In a strange way, the annual commemoration of Rev. Martin Luther King Jr. stirs up unease in me. I fear it is steadily enfeebling the power of the contradictions in our society that he forced us to face.
The holiday seems in danger of becoming a festive celebration that flattens Dr. King’s prophetic witness under the weight of parades, platitudinous politicians, and ubiquitous renditions of his eloquent “I have a dream” speech at the Lincoln Memorial, but not recited in the national protest context in which he delivered it.
A proper commemoration is good and necessary; but rarely is there mention that, when Dr. King was assassinated, his popularity was on the wane and under attack because he had turned his face against the Vietnam War and raised his voice against structural poverty in America. Few recall that Dr. King was murdered while supporting a bitter sanitation workers’ strike in Memphis. He had connected poverty and economic oppression with racism and vice versa.
Our society cannot deal with Dr. King as a modern Isaiah or Jeremiah. So, we bury his wrath against injustice under a hundred thousand rose petals – just as we have reduced the Isaiah and Jeremiah of the Bible into pious art works.
We know Dr. King would call us to respond to Gov. Greg Abbott’s cruel decision to bar refugees from Texas. He also would assail the country’s entrenched school segregation and inferior education for minority kids.
No one would doubt his take on the injustice of our criminal justice system and role of racism in police enforcement. He would be pressing against the ever-tightening web of minority voter suppression.
And he would protest imprisoning immigrant children, breaking up families, and rendering the asylum process a farce at our southern border.
The list is long and seemingly intractable, but only intractable as long as we allow it to be. Dr. King was clear that just complaining about injustice is not enough. The best way to honor him is to organize around those issues that we know he would take to task. We should use his holiday as a time to examine our national conscience and then get to work for another year.

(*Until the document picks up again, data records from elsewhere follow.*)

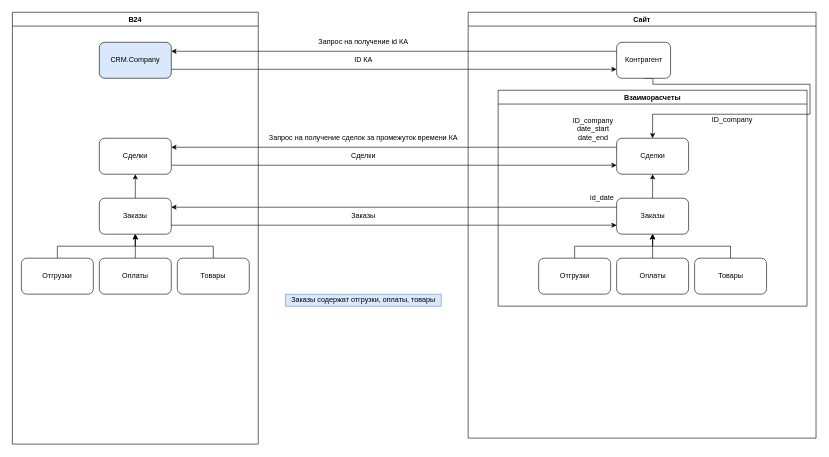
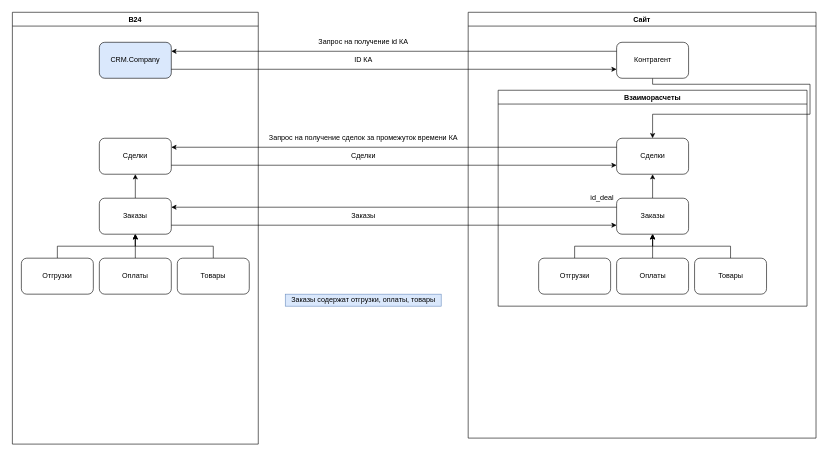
  <mxCell id="0" />
  <mxCell id="1" parent="0" />
  <mxCell id="2" value="B24" style="swimlane;" vertex="1" parent="1"><mxGeometry x="20" y="20" width="410" height="720" as="geometry" /></mxCell>
  <mxCell id="3" value="Сделки" style="rounded=1;whiteSpace=wrap;html=1;" vertex="1" parent="2"><mxGeometry x="145" y="210" width="120" height="60" as="geometry" /></mxCell>
  <mxCell id="4" style="edgeStyle=orthogonalEdgeStyle;rounded=0;orthogonalLoop=1;jettySize=auto;html=1;exitX=0.5;exitY=0;exitDx=0;exitDy=0;entryX=0.5;entryY=1;entryDx=0;entryDy=0;" edge="1" parent="2" source="5" target="3"><mxGeometry relative="1" as="geometry" /></mxCell>
  <mxCell id="5" value="Заказы" style="rounded=1;whiteSpace=wrap;html=1;" vertex="1" parent="2"><mxGeometry x="145" y="310" width="120" height="60" as="geometry" /></mxCell>
  <mxCell id="6" style="edgeStyle=orthogonalEdgeStyle;rounded=0;orthogonalLoop=1;jettySize=auto;html=1;exitX=0.5;exitY=0;exitDx=0;exitDy=0;entryX=0.5;entryY=1;entryDx=0;entryDy=0;" edge="1" parent="2" source="7" target="5"><mxGeometry relative="1" as="geometry" /></mxCell>
  <mxCell id="7" value="Отгрузки" style="rounded=1;whiteSpace=wrap;html=1;" vertex="1" parent="2"><mxGeometry x="15" y="410" width="120" height="60" as="geometry" /></mxCell>
  <mxCell id="8" style="edgeStyle=orthogonalEdgeStyle;rounded=0;orthogonalLoop=1;jettySize=auto;html=1;exitX=0.5;exitY=0;exitDx=0;exitDy=0;entryX=0.5;entryY=1;entryDx=0;entryDy=0;" edge="1" parent="2" source="9" target="5"><mxGeometry relative="1" as="geometry" /></mxCell>
  <mxCell id="9" value="Оплаты" style="rounded=1;whiteSpace=wrap;html=1;" vertex="1" parent="2"><mxGeometry x="145" y="410" width="120" height="60" as="geometry" /></mxCell>
  <mxCell id="10" style="edgeStyle=orthogonalEdgeStyle;rounded=0;orthogonalLoop=1;jettySize=auto;html=1;exitX=0.5;exitY=0;exitDx=0;exitDy=0;entryX=0.5;entryY=1;entryDx=0;entryDy=0;" edge="1" parent="2" source="11" target="5"><mxGeometry relative="1" as="geometry" /></mxCell>
  <mxCell id="11" value="Товары" style="rounded=1;whiteSpace=wrap;html=1;" vertex="1" parent="2"><mxGeometry x="275" y="410" width="120" height="60" as="geometry" /></mxCell>
  <mxCell id="12" value="CRM.Company" style="rounded=1;whiteSpace=wrap;html=1;fillColor=#dae8fc;" vertex="1" parent="2"><mxGeometry x="145" y="50" width="120" height="60" as="geometry" /></mxCell>
  <mxCell id="13" value="Сайт" style="swimlane;" vertex="1" parent="1"><mxGeometry x="780" y="20" width="580" height="710" as="geometry" /></mxCell>
  <mxCell id="14" value="" style="edgeStyle=orthogonalEdgeStyle;rounded=0;orthogonalLoop=1;jettySize=auto;html=1;exitX=0.5;exitY=1;exitDx=0;exitDy=0;entryX=0.5;entryY=0;entryDx=0;entryDy=0;" edge="1" parent="13" source="15" target="17"><mxGeometry x="0.384" y="40" relative="1" as="geometry"><Array as="points"><mxPoint x="308" y="120" /><mxPoint x="570" y="120" /><mxPoint x="570" y="170" /><mxPoint x="308" y="170" /></Array><mxPoint as="offset" /></mxGeometry></mxCell>
- <mxCell id="15" value="Контрагент" style="rounded=1;whiteSpace=wrap;html=1;" vertex="1" parent="13"><mxGeometry x="247.5" y="50" width="90" height="60" as="geometry" /></mxCell>
+ <mxCell id="15" value="Контрагент" style="rounded=1;whiteSpace=wrap;html=1;" vertex="1" parent="13"><mxGeometry x="247.5" y="50" width="120" height="60" as="geometry" /></mxCell>
  <mxCell id="16" value="Взаиморасчеты" style="swimlane;" vertex="1" parent="13"><mxGeometry x="50" y="130" width="515" height="360" as="geometry" /></mxCell>
  <mxCell id="17" value="Сделки" style="rounded=1;whiteSpace=wrap;html=1;" vertex="1" parent="16"><mxGeometry x="197.5" y="80" width="120" height="60" as="geometry" /></mxCell>
  <mxCell id="18" style="edgeStyle=orthogonalEdgeStyle;rounded=0;orthogonalLoop=1;jettySize=auto;html=1;exitX=0.5;exitY=0;exitDx=0;exitDy=0;entryX=0.5;entryY=1;entryDx=0;entryDy=0;" edge="1" parent="16" source="19" target="17"><mxGeometry relative="1" as="geometry" /></mxCell>
  <mxCell id="19" value="Заказы" style="rounded=1;whiteSpace=wrap;html=1;" vertex="1" parent="16"><mxGeometry x="197.5" y="180" width="120" height="60" as="geometry" /></mxCell>
  <mxCell id="20" style="edgeStyle=orthogonalEdgeStyle;rounded=0;orthogonalLoop=1;jettySize=auto;html=1;exitX=0.5;exitY=0;exitDx=0;exitDy=0;entryX=0.5;entryY=1;entryDx=0;entryDy=0;" edge="1" parent="16" source="21" target="19"><mxGeometry relative="1" as="geometry" /></mxCell>
  <mxCell id="21" value="Отгрузки" style="rounded=1;whiteSpace=wrap;html=1;" vertex="1" parent="16"><mxGeometry x="67.5" y="280" width="120" height="60" as="geometry" /></mxCell>
  <mxCell id="22" style="edgeStyle=orthogonalEdgeStyle;rounded=0;orthogonalLoop=1;jettySize=auto;html=1;exitX=0.5;exitY=0;exitDx=0;exitDy=0;entryX=0.5;entryY=1;entryDx=0;entryDy=0;" edge="1" parent="16" source="23" target="19"><mxGeometry relative="1" as="geometry" /></mxCell>
  <mxCell id="23" value="Оплаты" style="rounded=1;whiteSpace=wrap;html=1;" vertex="1" parent="16"><mxGeometry x="197.5" y="280" width="120" height="60" as="geometry" /></mxCell>
  <mxCell id="24" style="edgeStyle=orthogonalEdgeStyle;rounded=0;orthogonalLoop=1;jettySize=auto;html=1;exitX=0.5;exitY=0;exitDx=0;exitDy=0;entryX=0.5;entryY=1;entryDx=0;entryDy=0;" edge="1" parent="16" source="25" target="19"><mxGeometry relative="1" as="geometry" /></mxCell>
  <mxCell id="25" value="Товары" style="rounded=1;whiteSpace=wrap;html=1;" vertex="1" parent="16"><mxGeometry x="327.5" y="280" width="120" height="60" as="geometry" /></mxCell>
- <mxCell id="26" value="ID_company&lt;br&gt;date_start&lt;br&gt;date_end" style="text;html=1;align=center;verticalAlign=middle;resizable=0;points=[];autosize=1;strokeColor=none;" vertex="1" parent="16"><mxGeometry x="117.5" y="40" width="80" height="50" as="geometry" /></mxCell>
- <mxCell id="27" value="ID_company" style="text;html=1;align=center;verticalAlign=middle;resizable=0;points=[];autosize=1;strokeColor=none;" vertex="1" parent="16"><mxGeometry x="350" y="40" width="80" height="20" as="geometry" /></mxCell>
- <mxCell id="28" value="id_date" style="text;html=1;align=center;verticalAlign=middle;resizable=0;points=[];autosize=1;strokeColor=none;" vertex="1" parent="16"><mxGeometry x="147.5" y="170" width="50" height="20" as="geometry" /></mxCell>
+ <mxCell id="28" value="id_deal" style="text;html=1;align=center;verticalAlign=middle;resizable=0;points=[];autosize=1;strokeColor=none;" vertex="1" parent="16"><mxGeometry x="147.5" y="170" width="50" height="20" as="geometry" /></mxCell>
  <mxCell id="29" style="edgeStyle=orthogonalEdgeStyle;rounded=0;orthogonalLoop=1;jettySize=auto;html=1;exitX=0;exitY=0.25;exitDx=0;exitDy=0;entryX=1;entryY=0.25;entryDx=0;entryDy=0;" edge="1" parent="1" source="15" target="12"><mxGeometry relative="1" as="geometry" /></mxCell>
  <mxCell id="30" value="Запрос на получение id КА" style="text;html=1;align=center;verticalAlign=middle;resizable=0;points=[];autosize=1;strokeColor=none;" vertex="1" parent="1"><mxGeometry x="520" y="60" width="170" height="20" as="geometry" /></mxCell>
  <mxCell id="31" style="edgeStyle=orthogonalEdgeStyle;rounded=0;orthogonalLoop=1;jettySize=auto;html=1;exitX=1;exitY=0.75;exitDx=0;exitDy=0;entryX=0;entryY=0.75;entryDx=0;entryDy=0;" edge="1" parent="1" source="12" target="15"><mxGeometry relative="1" as="geometry" /></mxCell>
  <mxCell id="32" value="ID КА" style="text;html=1;align=center;verticalAlign=middle;resizable=0;points=[];autosize=1;strokeColor=none;" vertex="1" parent="1"><mxGeometry x="580" y="90" width="50" height="20" as="geometry" /></mxCell>
  <mxCell id="33" style="edgeStyle=orthogonalEdgeStyle;rounded=0;orthogonalLoop=1;jettySize=auto;html=1;exitX=0;exitY=0.25;exitDx=0;exitDy=0;entryX=1;entryY=0.25;entryDx=0;entryDy=0;" edge="1" parent="1" source="17" target="3"><mxGeometry relative="1" as="geometry" /></mxCell>
  <mxCell id="34" value="Запрос на получение сделок за промежуток времени КА" style="text;html=1;align=center;verticalAlign=middle;resizable=0;points=[];autosize=1;strokeColor=none;" vertex="1" parent="1"><mxGeometry x="440" y="220" width="330" height="20" as="geometry" /></mxCell>
  <mxCell id="35" style="edgeStyle=orthogonalEdgeStyle;rounded=0;orthogonalLoop=1;jettySize=auto;html=1;exitX=1;exitY=0.75;exitDx=0;exitDy=0;entryX=0;entryY=0.75;entryDx=0;entryDy=0;" edge="1" parent="1" source="3" target="17"><mxGeometry relative="1" as="geometry" /></mxCell>
  <mxCell id="36" value="Сделки" style="text;html=1;align=center;verticalAlign=middle;resizable=0;points=[];autosize=1;strokeColor=none;" vertex="1" parent="1"><mxGeometry x="575" y="250" width="60" height="20" as="geometry" /></mxCell>
  <mxCell id="37" style="edgeStyle=orthogonalEdgeStyle;rounded=0;orthogonalLoop=1;jettySize=auto;html=1;exitX=0;exitY=0.25;exitDx=0;exitDy=0;entryX=1;entryY=0.25;entryDx=0;entryDy=0;" edge="1" parent="1" source="19" target="5"><mxGeometry relative="1" as="geometry" /></mxCell>
  <mxCell id="38" style="edgeStyle=orthogonalEdgeStyle;rounded=0;orthogonalLoop=1;jettySize=auto;html=1;exitX=1;exitY=0.75;exitDx=0;exitDy=0;entryX=0;entryY=0.75;entryDx=0;entryDy=0;" edge="1" parent="1" source="5" target="19"><mxGeometry relative="1" as="geometry" /></mxCell>
  <mxCell id="39" value="Заказы" style="text;html=1;align=center;verticalAlign=middle;resizable=0;points=[];autosize=1;strokeColor=none;" vertex="1" parent="1"><mxGeometry x="575" y="350" width="60" height="20" as="geometry" /></mxCell>
  <mxCell id="40" value="Заказы содержат отгрузки, оплаты, товары" style="text;html=1;align=center;verticalAlign=middle;resizable=0;points=[];autosize=1;strokeColor=#6c8ebf;fillColor=#dae8fc;" vertex="1" parent="1"><mxGeometry x="475" y="490" width="260" height="20" as="geometry" /></mxCell>
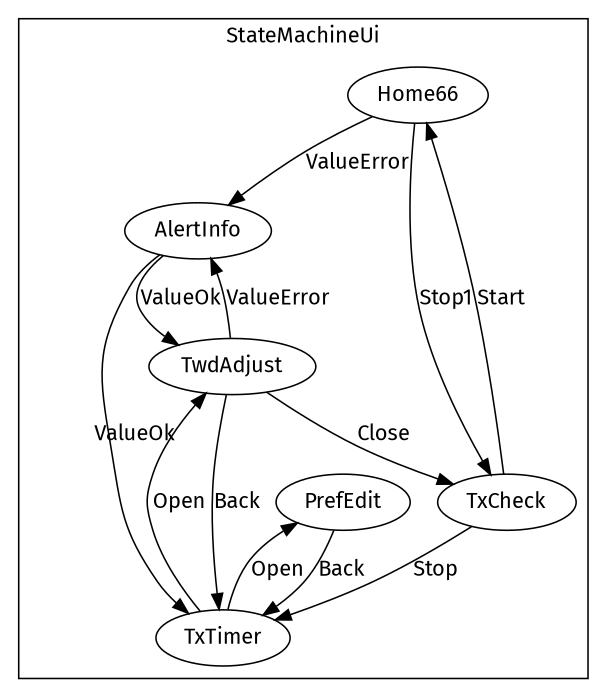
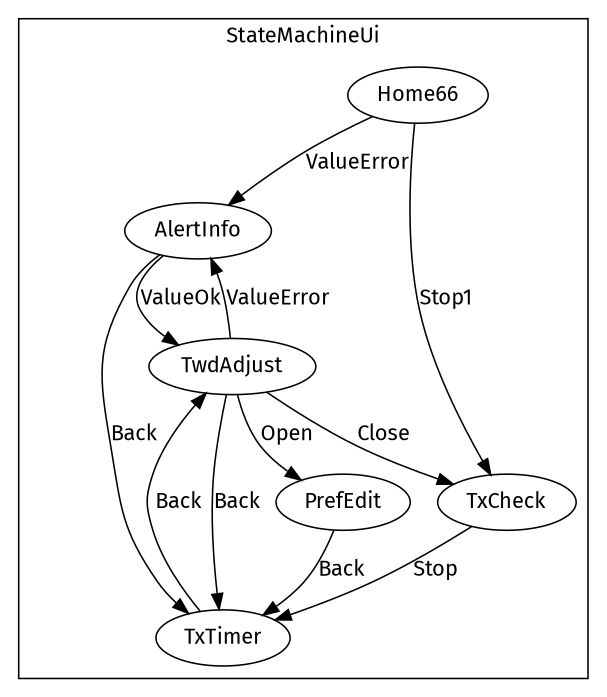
  digraph {
    compound=true
    fontname="Fira Sans"
    node [fontname="Fira Sans"]
    edge [fontname="Fira Sans"]
    n1 [label=Home66]
    n2 [label=AlertInfo]
    n3 [label=TxCheck]
    n4 [label=TwdAdjust]
    n5 [label=TxTimer]
    n6 [label=PrefEdit]
    subgraph cluster_1 {
      label=StateMachineUi
      n1
      n2
      n3
      n4
      n5
      n6
    }
    n1 -> n2 [label=ValueError]
    n1 -> n3 [label=Stop1]
    n2 -> n4 [label=ValueOk]
-   n2 -> n5 [label=ValueOk]
-   n3 -> n1 [label=Start]
+   n2 -> n5 [label=Back]
    n3 -> n5 [label=Stop]
    n4 -> n2 [label=ValueError]
    n4 -> n3 [label=Close]
    n4 -> n5 [label=Back]
-   n5 -> n4 [label=Open]
-   n5 -> n6 [label=Open]
+   n5 -> n4 [label=Back]
+   n4 -> n6 [label=Open]
    n6 -> n5 [label=Back]
  }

Dr. King surely would be vehement with those Christian leaders, who act as apologists for the current misdirection of our national government. His critique surely would be more forceful than his “Letter from a Birmingham Jail” to local clergy who told him to slow down and accept that change occurs slowly.
Last May, I joined a civil rights pilgrimage to Alabama. My career as a civil rights lawyer was set in motion by the Civil Rights Movement of the 1960’s, and visiting places where people organizing for justice were met with fierce and violent oppression, even death, in the not so distant past was profoundly moving. Equally poignant was the spirituality, love, and adherence to non-violence of the people, who helped guide us on the pilgrimage, some of whom were personal witnesses to, and even victims of, that era’s violence against African Americans.
I sat in Dr. King’s study at his small Montgomery house and wondered at his bravery. I was feet from where he had his midnight crisis and considered leaving town after all the daily telephone death threats. His personal spirituality finally brought him peace that night and resignation to do his work regardless of personal consequence.
If we share Dr. King’s dream of a society that promotes an ethic of love, justice, and humanity in all its spheres, then the MLK holiday should be when we stop, take stock, and then move forward out of our comfort zone to do our part in that work
(James Harrington is a long-time human rights lawyer and founder of the Texas Civil Rights Project.)